** Design files in plain text **

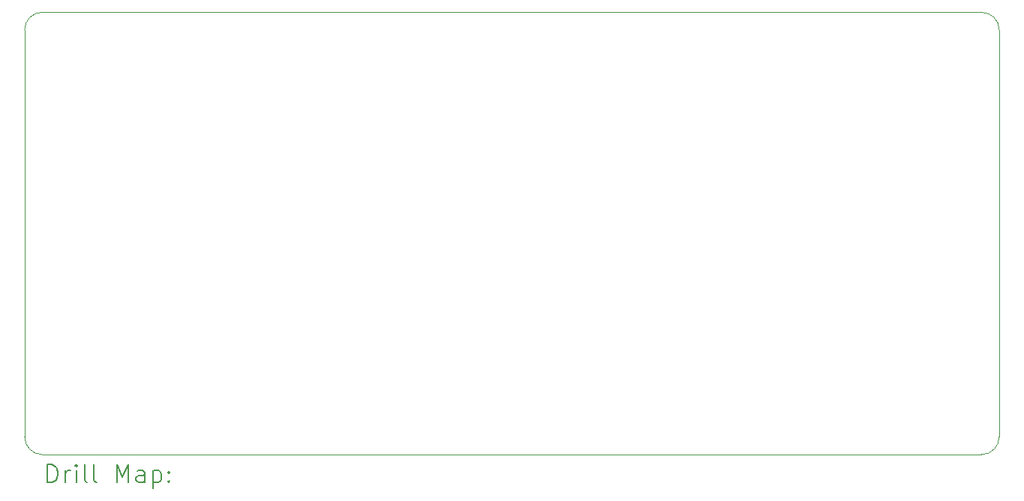
<source format=gbr>
%TF.GenerationSoftware,KiCad,Pcbnew,8.0.8*%
%TF.CreationDate,2025-01-31T08:37:13-06:00*%
%TF.ProjectId,delay_pedal,64656c61-795f-4706-9564-616c2e6b6963,rev?*%
%TF.SameCoordinates,Original*%
%TF.FileFunction,Drillmap*%
%TF.FilePolarity,Positive*%
%FSLAX45Y45*%
G04 Gerber Fmt 4.5, Leading zero omitted, Abs format (unit mm)*
G04 Created by KiCad (PCBNEW 8.0.8) date 2025-01-31 08:37:13*
%MOMM*%
%LPD*%
G01*
G04 APERTURE LIST*
%ADD10C,0.050000*%
%ADD11C,0.200000*%
G04 APERTURE END LIST*
D10*
X9691421Y-7491421D02*
X20291421Y-7491421D01*
X9491421Y-7691421D02*
G75*
G02*
X9691421Y-7491421I199999J1D01*
G01*
X20291421Y-7491421D02*
G75*
G02*
X20491419Y-7691421I-1J-199999D01*
G01*
X20491421Y-7691421D02*
X20491421Y-12291421D01*
X9491421Y-12291421D02*
X9491421Y-7691421D01*
X20291421Y-12491421D02*
X9691421Y-12491421D01*
X9691421Y-12491421D02*
G75*
G02*
X9491419Y-12291421I-1J200001D01*
G01*
X20491421Y-12291421D02*
G75*
G02*
X20291421Y-12491421I-200001J1D01*
G01*
D11*
X9749698Y-12805405D02*
X9749698Y-12605405D01*
X9749698Y-12605405D02*
X9797317Y-12605405D01*
X9797317Y-12605405D02*
X9825889Y-12614929D01*
X9825889Y-12614929D02*
X9844936Y-12633977D01*
X9844936Y-12633977D02*
X9854460Y-12653024D01*
X9854460Y-12653024D02*
X9863984Y-12691119D01*
X9863984Y-12691119D02*
X9863984Y-12719691D01*
X9863984Y-12719691D02*
X9854460Y-12757786D01*
X9854460Y-12757786D02*
X9844936Y-12776834D01*
X9844936Y-12776834D02*
X9825889Y-12795881D01*
X9825889Y-12795881D02*
X9797317Y-12805405D01*
X9797317Y-12805405D02*
X9749698Y-12805405D01*
X9949698Y-12805405D02*
X9949698Y-12672072D01*
X9949698Y-12710167D02*
X9959222Y-12691119D01*
X9959222Y-12691119D02*
X9968746Y-12681596D01*
X9968746Y-12681596D02*
X9987793Y-12672072D01*
X9987793Y-12672072D02*
X10006841Y-12672072D01*
X10073508Y-12805405D02*
X10073508Y-12672072D01*
X10073508Y-12605405D02*
X10063984Y-12614929D01*
X10063984Y-12614929D02*
X10073508Y-12624453D01*
X10073508Y-12624453D02*
X10083032Y-12614929D01*
X10083032Y-12614929D02*
X10073508Y-12605405D01*
X10073508Y-12605405D02*
X10073508Y-12624453D01*
X10197317Y-12805405D02*
X10178270Y-12795881D01*
X10178270Y-12795881D02*
X10168746Y-12776834D01*
X10168746Y-12776834D02*
X10168746Y-12605405D01*
X10302079Y-12805405D02*
X10283032Y-12795881D01*
X10283032Y-12795881D02*
X10273508Y-12776834D01*
X10273508Y-12776834D02*
X10273508Y-12605405D01*
X10530651Y-12805405D02*
X10530651Y-12605405D01*
X10530651Y-12605405D02*
X10597317Y-12748262D01*
X10597317Y-12748262D02*
X10663984Y-12605405D01*
X10663984Y-12605405D02*
X10663984Y-12805405D01*
X10844936Y-12805405D02*
X10844936Y-12700643D01*
X10844936Y-12700643D02*
X10835413Y-12681596D01*
X10835413Y-12681596D02*
X10816365Y-12672072D01*
X10816365Y-12672072D02*
X10778270Y-12672072D01*
X10778270Y-12672072D02*
X10759222Y-12681596D01*
X10844936Y-12795881D02*
X10825889Y-12805405D01*
X10825889Y-12805405D02*
X10778270Y-12805405D01*
X10778270Y-12805405D02*
X10759222Y-12795881D01*
X10759222Y-12795881D02*
X10749698Y-12776834D01*
X10749698Y-12776834D02*
X10749698Y-12757786D01*
X10749698Y-12757786D02*
X10759222Y-12738738D01*
X10759222Y-12738738D02*
X10778270Y-12729215D01*
X10778270Y-12729215D02*
X10825889Y-12729215D01*
X10825889Y-12729215D02*
X10844936Y-12719691D01*
X10940174Y-12672072D02*
X10940174Y-12872072D01*
X10940174Y-12681596D02*
X10959222Y-12672072D01*
X10959222Y-12672072D02*
X10997317Y-12672072D01*
X10997317Y-12672072D02*
X11016365Y-12681596D01*
X11016365Y-12681596D02*
X11025889Y-12691119D01*
X11025889Y-12691119D02*
X11035413Y-12710167D01*
X11035413Y-12710167D02*
X11035413Y-12767310D01*
X11035413Y-12767310D02*
X11025889Y-12786357D01*
X11025889Y-12786357D02*
X11016365Y-12795881D01*
X11016365Y-12795881D02*
X10997317Y-12805405D01*
X10997317Y-12805405D02*
X10959222Y-12805405D01*
X10959222Y-12805405D02*
X10940174Y-12795881D01*
X11121127Y-12786357D02*
X11130651Y-12795881D01*
X11130651Y-12795881D02*
X11121127Y-12805405D01*
X11121127Y-12805405D02*
X11111603Y-12795881D01*
X11111603Y-12795881D02*
X11121127Y-12786357D01*
X11121127Y-12786357D02*
X11121127Y-12805405D01*
X11121127Y-12681596D02*
X11130651Y-12691119D01*
X11130651Y-12691119D02*
X11121127Y-12700643D01*
X11121127Y-12700643D02*
X11111603Y-12691119D01*
X11111603Y-12691119D02*
X11121127Y-12681596D01*
X11121127Y-12681596D02*
X11121127Y-12700643D01*
M02*

</source>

** EXERCISE OBJECTIVE **
Each line above from the one with "X11025889Y-12786357D01*" up to and including the one with "X11121127Y-12700643D02*" must be set down exactly, and no line outside that span may appear.

** EXPECTED ANSWER **
X11025889Y-12786357D01*
X11025889Y-12786357D02*
X11016365Y-12795881D01*
X11016365Y-12795881D02*
X10997317Y-12805405D01*
X10997317Y-12805405D02*
X10959222Y-12805405D01*
X10959222Y-12805405D02*
X10940174Y-12795881D01*
X11121127Y-12786357D02*
X11130651Y-12795881D01*
X11130651Y-12795881D02*
X11121127Y-12805405D01*
X11121127Y-12805405D02*
X11111603Y-12795881D01*
X11111603Y-12795881D02*
X11121127Y-12786357D01*
X11121127Y-12786357D02*
X11121127Y-12805405D01*
X11121127Y-12681596D02*
X11130651Y-12691119D01*
X11130651Y-12691119D02*
X11121127Y-12700643D01*
X11121127Y-12700643D02*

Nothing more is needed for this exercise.